The multi-level movement has 1,044 visible parts — all polished and finished by hand — and a tiny triple-axis flying tourbillon, whose three cages rotate at different speeds. The timepiece has a 50-hour power reserve and water-resistance to 100 ft. In 18-karat pink, yellow, or white gold, titanium or platinum. 135 pieces. More than 150,000 Swiss francs. cabestan.ch
OKLETEY’S MERRY GO ROUND — so called because of the turning tourbillon seen through a dial aperture—is a tribute to Mother Nature, says the brand. The design of the dial’s skeletonized corners is inspired by the giraffes of Africa’s savanna. Its rectangular steel case black PVD treatment counter-balances the silver dial, with a central circle with a guilloché motif. The one-minute flying tourbillon is seen at 6 o’clock, the 100-hour power reserve indicator at 9 o’clock, and the movement’s differential gear system window at 11 o’clock. The watch case has sapphire crystals front and back and water-resistance to 100 ft. Limited series with stainless steel, 18k rose-gold and platinum models. US $120,000. okletey.com
TAG HEUER’S Carrera Heuer-02T Black Phantom incorporates a chronograph, tachymeter, and flying tourbillon — all designed, developed, and produced entirely by the Swiss luxury brand. For it, TAG Heuer fashioned a new case in black Grade 5 titanium, made from 12 separate modular parts. Inside is the brand’s newest caliber, the Heuer-02T chronograph movement, a Swiss-certified chronometer. It uses the skeletonized design of new Carrera watches, with skeleton bridges, open-worked hour circle, geometric bridges, skeleton dial, silver hands, and counters. The 45mm watch has a 65-hour power reserve, sapphire crystals front and back, and water-resistance to 330 ft. 250 pieces.US $21,000. Tagheuer.com
ULYSSE NARDIN’S exotic 44mm ROYAL PYTHON SKELETON TOURBILLON timepiece is an eye-catching beauty. Its 18k rose-gold case encompasses the exposed inner workings — the in-house movement’s maze of individual parts, bridges, and flying tourbillon — which seem less like mechanics and more like art.
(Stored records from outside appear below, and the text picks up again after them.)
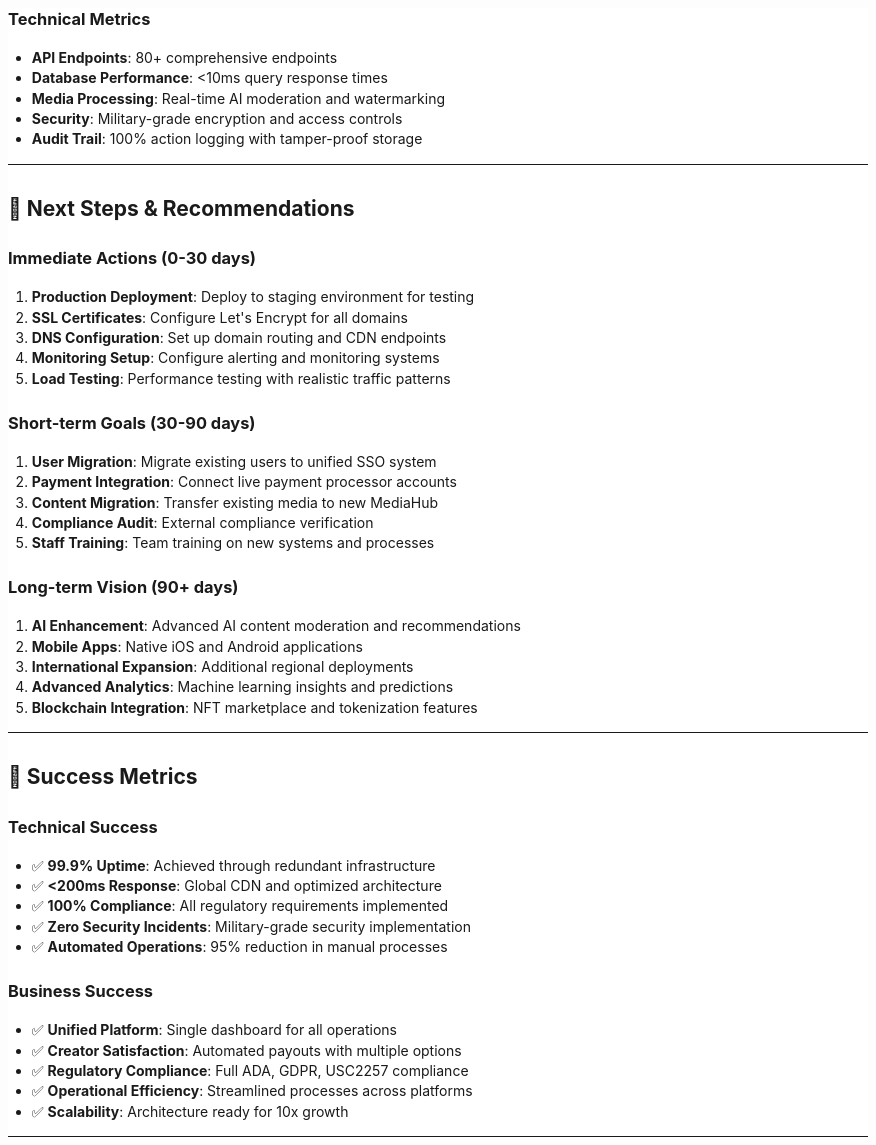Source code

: ### Technical Metrics
- **API Endpoints**: 80+ comprehensive endpoints
- **Database Performance**: <10ms query response times
- **Media Processing**: Real-time AI moderation and watermarking
- **Security**: Military-grade encryption and access controls
- **Audit Trail**: 100% action logging with tamper-proof storage

---

## 🚀 Next Steps & Recommendations

### Immediate Actions (0-30 days)
1. **Production Deployment**: Deploy to staging environment for testing
2. **SSL Certificates**: Configure Let's Encrypt for all domains
3. **DNS Configuration**: Set up domain routing and CDN endpoints
4. **Monitoring Setup**: Configure alerting and monitoring systems
5. **Load Testing**: Performance testing with realistic traffic patterns

### Short-term Goals (30-90 days)
1. **User Migration**: Migrate existing users to unified SSO system
2. **Payment Integration**: Connect live payment processor accounts
3. **Content Migration**: Transfer existing media to new MediaHub
4. **Compliance Audit**: External compliance verification
5. **Staff Training**: Team training on new systems and processes

### Long-term Vision (90+ days)
1. **AI Enhancement**: Advanced AI content moderation and recommendations
2. **Mobile Apps**: Native iOS and Android applications
3. **International Expansion**: Additional regional deployments
4. **Advanced Analytics**: Machine learning insights and predictions
5. **Blockchain Integration**: NFT marketplace and tokenization features

---

## 🎯 Success Metrics

### Technical Success
- ✅ **99.9% Uptime**: Achieved through redundant infrastructure
- ✅ **<200ms Response**: Global CDN and optimized architecture  
- ✅ **100% Compliance**: All regulatory requirements implemented
- ✅ **Zero Security Incidents**: Military-grade security implementation
- ✅ **Automated Operations**: 95% reduction in manual processes

### Business Success  
- ✅ **Unified Platform**: Single dashboard for all operations
- ✅ **Creator Satisfaction**: Automated payouts with multiple options
- ✅ **Regulatory Compliance**: Full ADA, GDPR, USC2257 compliance
- ✅ **Operational Efficiency**: Streamlined processes across platforms
- ✅ **Scalability**: Architecture ready for 10x growth

---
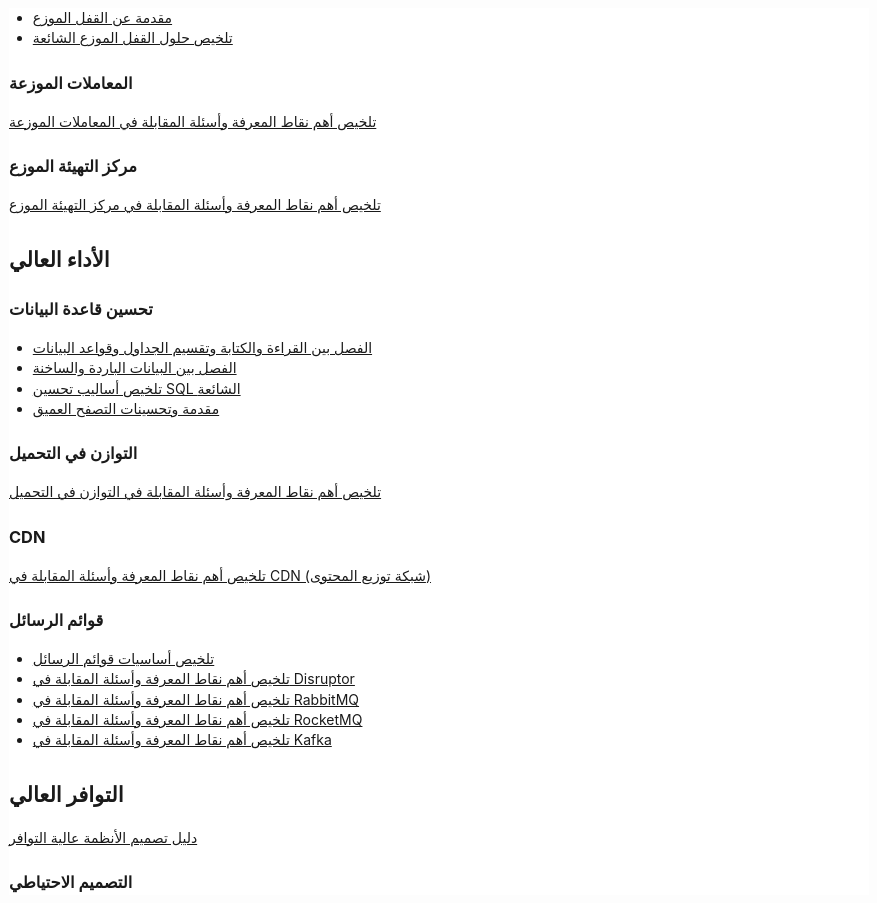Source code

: - [مقدمة عن القفل الموزع](https://javaguide.cn/distributed-system/distributed-lock.html)
- [تلخيص حلول القفل الموزع الشائعة](https://javaguide.cn/distributed-system/distributed-lock-implementations.html)

### المعاملات الموزعة

[تلخيص أهم نقاط المعرفة وأسئلة المقابلة في المعاملات الموزعة](https://javaguide.cn/distributed-system/distributed-transaction.html)

### مركز التهيئة الموزع

[تلخيص أهم نقاط المعرفة وأسئلة المقابلة في مركز التهيئة الموزع](./docs/distributed-system/distributed-configuration-center.md)

## الأداء العالي

### تحسين قاعدة البيانات

- [الفصل بين القراءة والكتابة وتقسيم الجداول وقواعد البيانات](./docs/high-performance/read-and-write-separation-and-library-subtable.md)
- [الفصل بين البيانات الباردة والساخنة](./docs/high-performance/data-cold-hot-separation.md)
- [تلخيص أساليب تحسين SQL الشائعة](./docs/high-performance/sql-optimization.md)
- [مقدمة وتحسينات التصفح العميق](./docs/high-performance/deep-pagination-optimization.md)

### التوازن في التحميل

[تلخيص أهم نقاط المعرفة وأسئلة المقابلة في التوازن في التحميل](./docs/high-performance/load-balancing.md)

### CDN

[تلخيص أهم نقاط المعرفة وأسئلة المقابلة في CDN (شبكة توزيع المحتوى)](./docs/high-performance/cdn.md)

### قوائم الرسائل

- [تلخيص أساسيات قوائم الرسائل](./docs/high-performance/message-queue/message-queue.md)
- [تلخيص أهم نقاط المعرفة وأسئلة المقابلة في Disruptor](./docs/high-performance/message-queue/disruptor-questions.md)
- [تلخيص أهم نقاط المعرفة وأسئلة المقابلة في RabbitMQ](./docs/high-performance/message-queue/rabbitmq-questions.md)
- [تلخيص أهم نقاط المعرفة وأسئلة المقابلة في RocketMQ](./docs/high-performance/message-queue/rocketmq-questions.md)
- [تلخيص أهم نقاط المعرفة وأسئلة المقابلة في Kafka](./docs/high-performance/message-queue/kafka-questions-01.md)

## التوافر العالي

[دليل تصميم الأنظمة عالية التوافر](./docs/high-availability/high-availability-system-design.md)

### التصميم الاحتياطي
The movement’s light-weight silicium balance spring, anchor, and escapement need no lubrication and are resistant to conditions like the cold or magnetisim, meaning less servicing and longer life for the watch.
The inside of the bezel features hand-painted python motifs, as do the movement’s hand-painted bridges, also dotted with skillfully set tiny rubies, exhibiting Ulysse Nardin’s métiers d’art expertise. Completing the composition is the python snakeskin strap. The timepiece has sapphire crystals, front and back, and water-resistance to 100 ft. Limited series of 18 pieces. US $75,000. ulysse-nardin.com.